You may think this is all irrelevant and will narrow your field so completely that you'll miss most of your potential candidates but what you are really doing is increasing your efficiency and sticking to your cultural values. Say you need to hire a new estate agent for your team, for example: are you a 'family values' business or are you aiming for a swanky, boutique feel? For the first, you might put up posters in the local park or family-friendly cafe, for the latter you might ask to leave brochures in a fashionable clothing store. 

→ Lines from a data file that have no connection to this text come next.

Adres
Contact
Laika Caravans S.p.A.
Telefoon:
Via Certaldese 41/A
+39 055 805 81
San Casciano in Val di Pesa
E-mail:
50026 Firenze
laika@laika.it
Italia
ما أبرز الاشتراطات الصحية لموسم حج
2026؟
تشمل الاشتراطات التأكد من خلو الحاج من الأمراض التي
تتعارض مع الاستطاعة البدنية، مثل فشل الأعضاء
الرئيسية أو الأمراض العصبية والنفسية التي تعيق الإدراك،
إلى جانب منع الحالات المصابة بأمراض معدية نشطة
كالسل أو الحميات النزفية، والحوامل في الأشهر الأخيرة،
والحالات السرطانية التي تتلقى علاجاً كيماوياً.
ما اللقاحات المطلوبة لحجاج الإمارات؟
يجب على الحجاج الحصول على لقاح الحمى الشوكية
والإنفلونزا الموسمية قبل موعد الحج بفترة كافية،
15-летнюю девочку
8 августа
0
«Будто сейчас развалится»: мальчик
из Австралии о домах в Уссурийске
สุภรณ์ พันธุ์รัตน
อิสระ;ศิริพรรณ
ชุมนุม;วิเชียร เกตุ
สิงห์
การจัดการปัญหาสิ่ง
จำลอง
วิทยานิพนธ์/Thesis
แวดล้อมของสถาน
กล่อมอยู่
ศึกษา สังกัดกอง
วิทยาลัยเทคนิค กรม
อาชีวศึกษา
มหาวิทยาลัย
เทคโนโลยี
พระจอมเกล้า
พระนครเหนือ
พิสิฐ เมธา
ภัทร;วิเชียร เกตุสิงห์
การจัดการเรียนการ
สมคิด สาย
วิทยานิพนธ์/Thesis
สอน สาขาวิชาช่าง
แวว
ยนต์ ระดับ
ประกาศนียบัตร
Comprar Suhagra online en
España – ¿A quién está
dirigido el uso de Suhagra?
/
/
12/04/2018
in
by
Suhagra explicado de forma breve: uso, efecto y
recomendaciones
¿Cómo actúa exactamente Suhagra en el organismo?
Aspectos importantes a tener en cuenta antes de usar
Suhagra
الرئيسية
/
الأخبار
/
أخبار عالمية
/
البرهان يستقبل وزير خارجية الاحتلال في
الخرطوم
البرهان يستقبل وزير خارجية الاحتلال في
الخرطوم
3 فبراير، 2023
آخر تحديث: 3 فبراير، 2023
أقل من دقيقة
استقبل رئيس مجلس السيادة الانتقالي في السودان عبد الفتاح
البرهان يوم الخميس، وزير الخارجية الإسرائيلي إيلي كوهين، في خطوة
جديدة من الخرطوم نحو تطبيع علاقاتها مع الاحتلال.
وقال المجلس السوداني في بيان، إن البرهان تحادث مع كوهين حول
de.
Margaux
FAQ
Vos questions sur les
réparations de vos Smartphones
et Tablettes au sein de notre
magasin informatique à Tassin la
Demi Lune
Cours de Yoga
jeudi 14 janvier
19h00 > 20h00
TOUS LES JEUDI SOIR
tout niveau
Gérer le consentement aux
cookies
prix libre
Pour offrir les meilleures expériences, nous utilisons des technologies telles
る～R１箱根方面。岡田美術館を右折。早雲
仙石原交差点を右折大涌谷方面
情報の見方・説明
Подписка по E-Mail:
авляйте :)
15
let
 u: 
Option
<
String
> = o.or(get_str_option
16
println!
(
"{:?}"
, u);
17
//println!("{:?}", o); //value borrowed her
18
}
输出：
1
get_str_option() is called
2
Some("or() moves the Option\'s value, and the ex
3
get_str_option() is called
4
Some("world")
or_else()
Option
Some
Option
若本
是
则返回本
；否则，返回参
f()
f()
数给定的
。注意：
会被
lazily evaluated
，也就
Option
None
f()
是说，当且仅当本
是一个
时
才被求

Once you've spent at least 20 minutes scribbling ideas on an A4 piece of paper, see if any of these resources might be a way to reach out to that perfect candidate:

  • Ask your employees if they know anyone, or their friends know anyone, or their kids know anyone. If each employee roughly knows a few hundred people in the area and you have more than one employee, then friends' of their friends would be a circle of thousands of potential referees. Simple but surprisingly underutilized,
  • Gumtree - for trades or uni student roles in particular, usually so cheap that it's always worthwhile,
  • Local media - not TV, I'm talking school or church newsletters, cafe or gym bulletin boards, even a local market stall,
  • Client email update or your business' Facebook page - even if you don't get any referrals, phrased correctly, it's an advert of your business itself because the traits you are looking for should be why your customers use you, 
  • School career advisor - if you need a weekend casual or junior, I strongly recommend contacting the local schools to see if you can spend 5 minutes in one of their assemblies outlining why your business rocks and what type of stella employee you are after. You'll be surprised how enthusiastic most schools are, especially near the end of a school year. 
  • Consider holding a free seminar or open evening and inviting local professionals to network, mingle, have a beer, and obviously at some point in the evening make sure it's clear (but not tacky) that you have a position to fill. Please make sure the evening reflects your business: there's no point creating an illusion and attracting the wrong sort of people, 
  • Facebook! I highly recommend that you have a play with Facebook ad manager (use the boosted post function) and search for your perfect candidate using their extremely fine-tunable parameters. It's scary how much information they have on people, you may as well use it to your advantage. And you can set the budget as low as you like. 

Above all, be creative. It might take more leg work but an ad online can set you back $300 and won't show your business' personality half as well. 

Of course, all this goes hand in hand with knowing what type of employee you want, so three guesses what I'm writing about next week?

PS. If you are still tempted by a regular old online ad, remember: businesses generally get the staff they deserve. If you think you deserve brilliant, committed and sincere staff then start by being brilliant, committed and sincere in your hiring process.